Participants also ran lightweight LoRA training themselves in Intel's Gaudi®-optimized DeepSpeed environment. They saw that practical fine-tuning is possible even with limited resources.
The session also covered GraLoRA, which improves on standard LoRA. Standard LoRA applies the same rank to every layer, but GraLoRA is a PEFT method designed to adjust training intensity by layer or module. That makes training more efficient with fewer parameters and less memory for the same performance target.
Through this session, participants saw firsthand that they could use LoRA and newer PEFT methods, such as GraLoRA, to tune existing models for specific goals. They could also apply those methods effectively on Intel® Gaudi®.
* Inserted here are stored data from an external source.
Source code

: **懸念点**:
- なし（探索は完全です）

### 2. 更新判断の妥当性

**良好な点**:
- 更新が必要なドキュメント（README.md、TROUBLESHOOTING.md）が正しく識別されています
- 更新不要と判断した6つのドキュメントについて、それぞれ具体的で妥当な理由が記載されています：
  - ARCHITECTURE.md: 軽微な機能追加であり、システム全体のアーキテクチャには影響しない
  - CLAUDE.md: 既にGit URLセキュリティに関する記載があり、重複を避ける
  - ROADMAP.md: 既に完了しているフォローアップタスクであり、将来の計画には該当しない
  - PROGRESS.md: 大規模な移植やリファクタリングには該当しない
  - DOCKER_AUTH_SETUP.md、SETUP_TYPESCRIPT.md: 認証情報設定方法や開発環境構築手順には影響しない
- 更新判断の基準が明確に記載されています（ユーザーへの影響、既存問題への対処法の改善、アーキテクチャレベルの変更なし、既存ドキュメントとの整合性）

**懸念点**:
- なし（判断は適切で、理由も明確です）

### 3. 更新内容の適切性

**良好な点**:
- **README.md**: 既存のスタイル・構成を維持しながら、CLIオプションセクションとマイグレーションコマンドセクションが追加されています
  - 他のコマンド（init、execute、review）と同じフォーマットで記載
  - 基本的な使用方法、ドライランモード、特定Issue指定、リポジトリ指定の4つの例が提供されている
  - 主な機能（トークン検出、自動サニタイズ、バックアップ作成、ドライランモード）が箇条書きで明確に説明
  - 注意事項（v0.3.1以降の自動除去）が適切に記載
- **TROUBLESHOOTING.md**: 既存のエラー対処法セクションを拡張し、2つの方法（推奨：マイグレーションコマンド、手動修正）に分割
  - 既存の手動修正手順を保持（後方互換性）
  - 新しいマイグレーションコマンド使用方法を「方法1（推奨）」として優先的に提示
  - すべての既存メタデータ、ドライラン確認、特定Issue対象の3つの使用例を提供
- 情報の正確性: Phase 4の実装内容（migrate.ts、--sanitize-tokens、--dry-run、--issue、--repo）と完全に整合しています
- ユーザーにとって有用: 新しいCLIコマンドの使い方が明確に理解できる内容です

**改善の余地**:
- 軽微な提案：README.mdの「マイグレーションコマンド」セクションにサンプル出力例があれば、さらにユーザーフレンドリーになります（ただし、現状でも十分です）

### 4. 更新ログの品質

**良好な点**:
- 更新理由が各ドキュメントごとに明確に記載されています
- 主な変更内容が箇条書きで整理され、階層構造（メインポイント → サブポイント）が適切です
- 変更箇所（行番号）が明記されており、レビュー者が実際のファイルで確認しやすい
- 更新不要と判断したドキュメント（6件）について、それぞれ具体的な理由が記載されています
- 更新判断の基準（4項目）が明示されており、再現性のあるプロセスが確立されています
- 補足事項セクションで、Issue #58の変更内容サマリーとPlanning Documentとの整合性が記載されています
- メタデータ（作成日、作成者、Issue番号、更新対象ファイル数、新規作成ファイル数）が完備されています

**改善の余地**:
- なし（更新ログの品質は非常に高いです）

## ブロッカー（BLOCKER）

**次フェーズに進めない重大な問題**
vLLM: Serving Large Language Models (LLMs) Efficiently
The vLLM session drew the most attention. It focused on more than simply running an LLM. Participants learned how vLLM, a representative serving framework, works on Intel® Gaudi® and practiced with it directly. They also confirmed that they could use a serving flow in Gaudi® that stays close to the familiar vLLM setup. That means a hardware change does not force a major change in serving methods. Most importantly, they could try the optimization techniques implemented specifically for Intel® Gaudi®.
The explanation and lab around quantization also stood out. Quantization is a key optimization technique for efficient LLM serving. In the Intel® Gaudi® vLLM environment, Intel Neural Compressor, Intel's own compression library, is integrated for quantization. Participants could apply quantization to the Qwen3-8B model directly inside the vLLM framework and confirm immediate performance gains through hands-on benchmarks.

Participant Feedback and Meaningful Outcomes
Survey results showed high satisfaction with the workshop overall. Many participants especially responded well to the hands-on format.
"I liked how clearly the team explained the example code in detail."
"It was my first time using an NPU, and it was easier than I expected."
"I liked being able to work with Gaudi, which is not easy to access directly, in the Backend.AI environment."
Participants worked directly with specialist engineers on the latest technology, and that gave the workshop high marks. Learning through actual labs instead of one-way theory sessions also raised satisfaction.
Many people also said it was meaningful to experience several NPU environments firsthand. That feedback showed that the workshop's purpose came across clearly.
Participants also said they wanted more hands-on workshops where they could work directly with different hardware environments. Through this workshop, we could once again feel the growing interest in AI model optimization and hardware utilization in Korea.

We Will Keep Supporting AI! You Can Experience Firsthand!
This workshop brought together Backend.AI's stable platform, Intel® Gaudi®'s high-performance AI hardware, and SqueezeBits' model optimization expertise. As AI environments keep changing quickly, opportunities to test different hardware firsthand and apply it to real work will matter even more.
SqueezeBits plans to keep running hands-on events where engineers can test new AI infrastructure in practical settings.